Using Prepared Statements

The mysqli library supports the use of prepared statements. They are useful for speeding up execution when you are performing large numbers of the same query with different data. They also protect against SQL injection-style attacks.

The basic concept of a prepared statement is that you send a template of the query you want to execute to MySQL and then send the data separately. You can send multiple lots of the same data to the same prepared statement; this capability is particularly useful for bulk inserts.

You could use prepared statements in the insert_book.php script, as follows:

$query = "insert into books values(?, ?, ?, ?)";
$stmt = $db->prepare($query);
$stmt->bind_param("sssd", $isbn, $author, $title, $price);
$stmt->execute();
echo  $stmt->affected_rows.' book inserted into database.';
$stmt->close();

Let’s consider this code line by line.

When you set up the query, instead of substituting in the variables as done previously, you put in question marks for each piece of data. You should not put any quotation marks or other delimiters around these question marks.

The second line is a call to $db->prepare(), which is called mysqli_stmt_prepare() in the procedural version. This line constructs a statement object or resource that you will then use to do the actual processing.

The statement object has a method called bind_param(). (In the procedural version, it is called mysqli_stmt_bind_param().) The purpose of bind_param() is to tell PHP which variables should be substituted for the question marks. The first parameter is a format string, not unlike the format string used in printf(). The value you are passing here ("sssd") means that the four parameters are a string, a string, a string, and a double, respectively. Other possible characters in the format string are i for integer and b for blob. After this parameter, you should list the same number of variables as you have question marks in your statement. They will be substituted in this order.

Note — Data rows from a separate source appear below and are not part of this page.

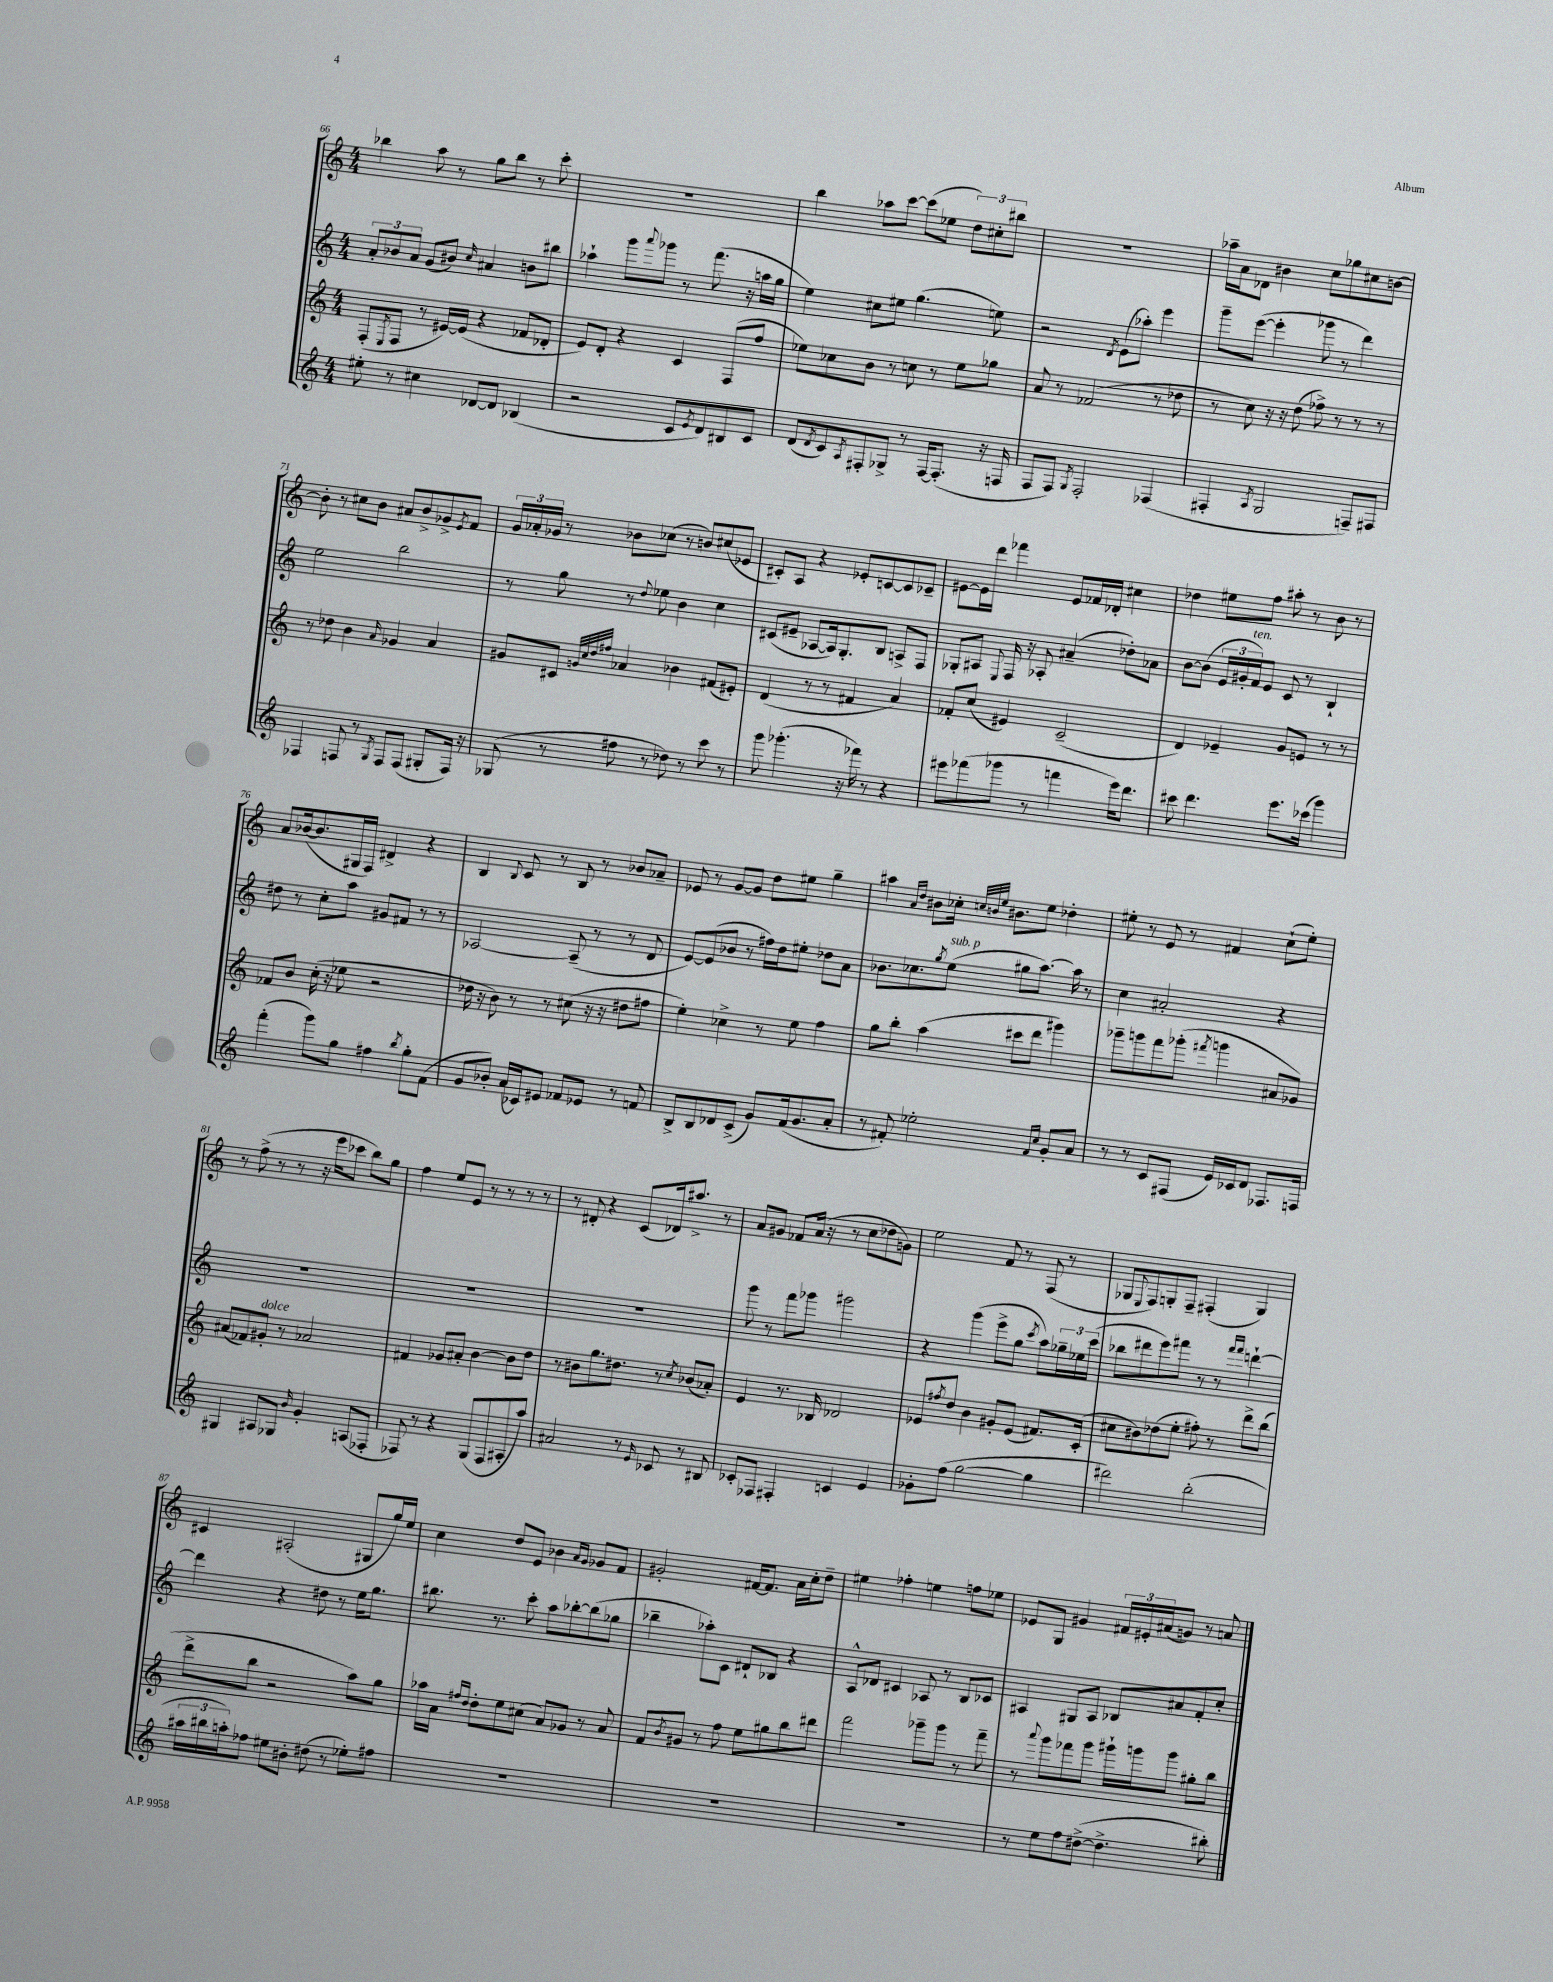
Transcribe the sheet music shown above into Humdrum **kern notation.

**kern	**kern	**kern	**kern
*staff4	*staff3	*staff2	*staff1
*clefG2	*clefG2	*clefG2	*clefG2
*k[]	*k[]	*k[]	*k[]
*M4/4	*M4/4	*M4/4	*M4/4
8ee#'	(8F'	12a'	4bb-
.	.	12b-	.
.	8qE	.	.
8r	8F	.	.
.	.	12a	.
4cc#	8r	(8g	8aa
.	[16e#)	8b#)	8r
.	(16e#]	.	.
.	.	16qqcc	.
[8d-	4r	4a#	8gg
8d-]	.	.	8bb-
(4B-	8f-	8b	8r
.	8d-'	8bb#	8ccc'
=	=	=	=
2r	8e)	4aa-`	1r
.	8d'	.	.
.	4r	8ggg	.
.	.	8qqaaa	.
.	.	8ggg-	.
8c	4c	8r	.
8qe	.	.	.
8d)	.	(8.fff	.
8B#	(8F	.	.
.	.	16r	.
8c	8ff	16aa	.
.	.	16gg	.
=	=	=	=
(8d	8ee-)	4ee)	4bb
8qd	.	.	.
8c)	8cc-	.	.
8qA	.	.	.
8F#'	8b	8cc#	8aa-
8G-^	8r	8ee#	[8ccc
8r	8cc	(4.gg	(8ccc]
[16F#	8r	.	8ee-
(8.F#']	.	.	.
.	8ee-	.	12dd)
.	.	.	12cc#'
16r	8gg-	8ee)	.
.	.	.	12bb#
16F	.	.	.
=	=	=	=
8F	8a	2r	1r
8F)	8r	.	.
8qG	.	.	.
2F'	(2f-	.	.
.	.	8qd	.
.	.	(8e	.
.	.	8aa-')	.
(4F-	8r	4eee	.
.	8dd-	.	.
=	=	=	=
4F#'	8r	8ggg~	16aa-~
.	.	.	16a
.	8cc)	([8eee	8d-
8qA	.	.	.
2G	16r	4eee']	4b#
.	16r	.	.
.	(8dd	.	.
.	8ff-^)	8ggg-	8cc
.	8r	8r	8gg-
8F~)	8r	4ddd)	8cc#
8F#	8r	.	[8b
=	=	=	=
4F-	8r	2ee	8b']
.	8dd-	.	8r
8F	4b	.	8cc#
8r	.	.	8b
8qG	16qqa	.	.
8F	4g-	2bb	8a#
(8F	.	.	8b^
8G#'	4a	.	8g-^
.	.	.	8qe
16F)	.	.	8f
16r	.	.	.
=	=	=	=
(8G-	8g#	8r	24g
.	.	.	24a-'
.	.	.	24g-
8r	8c#	8gg	8r
.	32qqg	.	.
.	32qqcc	.	.
.	32qqdd	.	.
.	32qqff#	.	.
8ff#	4a-	8r	8b-
.	.	8qqdd	.
8r	.	8ee-	(8cc-
8dd-)	4b-	4b	8r
8r	.	.	8b)
8ccc	(8f#	4cc	(8cc#
8r	8e#')	.	8e-
=	=	=	=
8ggg	(4d	(8c#	8c#')
(4.ggg-'	.	8e#~	8A
.	8r	[8A-	4r
.	8r	16A-])	.
.	.	8.G'	.
16r	4f#	.	8e-'
16fff-)	.	.	.
8r	.	8B	[8c
4r	4a)	8A^	8c]
.	.	8F	8c-~
=	=	=	=
8eee#	8f-'	8G-'	[8e#
(8fff-	(8cc	8A#	16e#]
.	.	.	16ddd
.	.	8qqE	.
8ggg-	4e#)	16F	4fff-
.	.	16r	.
8r	.	8A-'	.
4fff	(2c~	(4a#~	8e#
.	.	.	16f-
.	.	.	16d-'
16eee#)	.	8dd-')	4cc#
8.ddd	.	.	.
.	.	8a-	.
=	=	=	=
8ccc#	4d)	[8b	4dd-
4.ddd	.	(8b]	.
.	4e-~	24e	8ee#
.	.	24g#'	.
.	.	24f)	.
.	.	8e	8ff
8.eee	8g	8c	8aa#'
.	8e	8r	8r
(16ccc-	.	.	.
4ggg)	8r	4B`	8b
.	8r	.	8r
=	=	=	=
(4fff'	8f-	8dd#	8a
.	8b	8r	([16b-
.	.	.	8.b-]
8ggg)	(16cc'	8cc'	.
.	16r	.	.
8gg	8ee-	8aa	16G#
.	.	.	16F)
4ff#	2r	8g#	4d#^
.	.	8f#	.
8qbb	.	.	.
8gg'	.	8r	4r
(8f	.	8r	.
=	=	=	=
8g	16dd-	[2A-	4B
.	16r	.	.
8b-')	8b)	.	.
.	.	.	8qqB
(16a	8r	.	8c
16c-)	.	.	.
8e#	8r	.	8r
8f-	(8cc#	(8A-~]	8B
8e-	16r	8r	8r
.	16r	.	.
8r	8dd#	8r	8b-
8f	8ff#	8d	8a-~
=	=	=	=
8B^	4ee')	[8e)	8e-
8B	.	(8e]	8r
8d-	4cc-^	8b-	[8g
(8c^	.	8r	8g]
8g)	8r	16ff#)	8dd
.	.	16dd	.
(16f	8ee	8ee#'	8ee#
8.g	.	.	.
.	4ff	8dd-	4gg~
8a'	.	8a	.
=	=	=	=
8r	8gg	8.b-	4aa#
8f#')	8bb'	.	.
.	.	8.cc-	.
.	.	.	16qqa
.	.	.	16qqdd
2ee-'	(4aa	.	8b#
.	.	8qgg	.
.	.	(8ee	16cc-'
.	.	.	32qqcc
.	.	.	32qqb
.	.	.	32qqee
.	.	.	8.b#
.	8ccc#	8gg#	.
.	8ddd	[8.aa)	8ee
16qqf#	.	.	.
16qqcc	.	.	.
8g'	4ggg#)	.	4dd-'
.	.	16aa]	.
8a	.	8r	.
=	=	=	=
8r	8ggg-~	4cc	8ee#'
8r	8ggg	.	8r
8c	8fff	2a#'	8e
(8F#	(8ggg-'	.	8r
.	8qfff#	.	.
16e)	4ggg	.	4f#
16c-	.	.	.
8d	.	.	.
8.F-	8a#	4r	(8cc`
.	8g-)	.	8ee#')
16F	.	.	.
=	=	=	=
4G#	(8a#	1r	8r
.	8f-)	.	(8ff^
8A#	8g#'	.	8r
8G-	8r	.	8r
16qqb	.	.	.
4g'	2a-	.	16r
.	.	.	16eee
.	.	.	8ccc-
(8A	.	.	8bb)
8F-'	.	.	8gg
=	=	=	=
8F-)	4f#	1r	4ff
8r	.	.	.
4r	8g-	.	8ee
.	8a#'	.	8e
(8G	[4b	.	8r
8F-	.	.	8r
8A#'	8b]	.	8r
8aa)	8dd	.	8r
=	=	=	=
2a#	8r	1r	8r
.	8b#	.	8d#'
.	8.gg	.	4r
.	8.dd#	.	.
8r	.	.	(8c
16qqe	.	.	.
8c-	8r	.	16d-)
.	.	.	8.aa#^
.	8qcc	.	.
8r	(8b-	.	.
8B#	8a-')	.	8r
=	=	=	=
8c-'	4e	8ggg	8a
8F-	.	8r	8g#
4F#'	8.r	8fff	8f-
.	.	8ggg-	(16a
.	16B-	.	16r
4c	2d-	2ggg#	8r
.	.	.	8cc
4e	.	.	8dd-
.	.	.	8g)
=	=	=	=
8g-'	8e-	4r	2ee
.	8qff#	.	.
(8ff	8dd	.	.
[2gg	4b	(4ggg	.
.	8g#'	8eee^	8f
.	(8e-	8gg	8r
.	.	8qccc	.
4gg]	8.f#)	8aa)	(8F
.	.	24gg-~	8r
.	.	24ee-	.
.	(16c'	.	.
.	.	(24ccc	.
=	=	=	=
2ddd#)	8cc#	8bb-	8G-
.	.	.	8qqE
.	8b#)	8ddd#	8F)
.	(8dd-	8eee)	8G'
.	8ee'	8fff#	8F~
(2bb'	8ff#')	8r	(4F#'
.	8r	8r	.
.	.	16qqfff#	.
.	.	16qqfff#	.
.	8ddd^	[4ddd`	4G)
.	(8bb	.	.
=	=	=	=
24aa#	8ddd^	4ddd]	4c#
24bb#	.	.	.
24aa')	.	.	.
8ff-	8bb	.	.
8ee#	2r	4r	(2A#'
8b#'	.	.	.
(8dd#	.	8dd#	.
8r	.	8r	.
8ee-')	8aa)	16ee	8G#
.	.	8.gg	.
8ff#	8gg	.	16gg)
.	.	.	16ee
=	=	=	=
1r	16aa-	8.bb#	4cc
.	16a	.	.
.	16qqff#	.	.
.	16qqdd	.	.
.	8dd'	.	.
.	.	8.r	.
.	8ee	.	8dd
.	(8cc#	8ccc'	8e
.	8a)	8aa	4b-
.	8g-	[8bb-'	.
.	.	.	16qqa
.	.	.	16qqg
.	8r	(8bb-]	8g-
.	8a	8gg-	8f
=	=	=	=
1r	8f	4bb-~	2g#'
.	8qb	.	.
.	8g#	.	.
.	8r	8aa-')	.
.	8ff	8c	.
.	8ee	8d#`	[16f#
.	.	.	8.f#]
.	8gg#	8B-	.
.	8bb	4r	16a
.	.	.	16cc'
.	8ddd#	.	8dd~
=	=	=	=
1r	2fff	8A^^	4ee#
.	.	8d-	.
.	.	4c#	4ff-'
.	8ggg-~	8A-	4ee
.	8ggg-	8r	.
.	8r	8B	8ff
.	8fff~	8c-	8ee-
=	=	=	=
8r	8r	4A#	8e-
.	8qqaaa	.	.
8ee	8ggg	.	8G
8ff	8fff-	8G#	4g#
([8dd#^	8ggg	8A#	.
4.dd#^]	16ggg#`	8B-	24f#
.	.	.	24e#'
.	16ggg	.	.
.	.	.	(24a#
.	8ggg	8a#	8g)
.	8gg#'	8f'	8r
8bb#')	8bb	8cc'	8a
==	==	==	==
*-	*-	*-	*-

The call to $stmt->execute() (mysqli_stmt_execute() in the procedural version) actually runs the query. You can then access the number of affected rows and close the statement.

So how is this prepared statement useful? The clever thing is that you can change the values of the four bound variables and re-execute the statement without having to reprepare. This capability is useful for looping through bulk inserts.

As well as binding parameters, you can bind results. For SELECT type queries, you can use $stmt->bind_result() (or mysqli_stmt_bind_result()) to provide a list of variables that you would like the result columns to be filled into. Each time you call $stmt->fetch() (or mysqli_stmt_fetch()), column values from the next row in the resultset are filled into these bound variables. For example, in the book search script you looked at earlier, you could use

$stmt->bind_result($isbn, $author, $title, $price);

to bind these four variables to the four columns that will be returned from the query. After calling

$stmt->execute();

you can call

$stmt->fetch();

in the loop. Each time this is called, it fetches the next result row into the four bound variables.

You can also use mysqli_stmt_bind_param() and mysqli_stmt_bind_result() in the same script.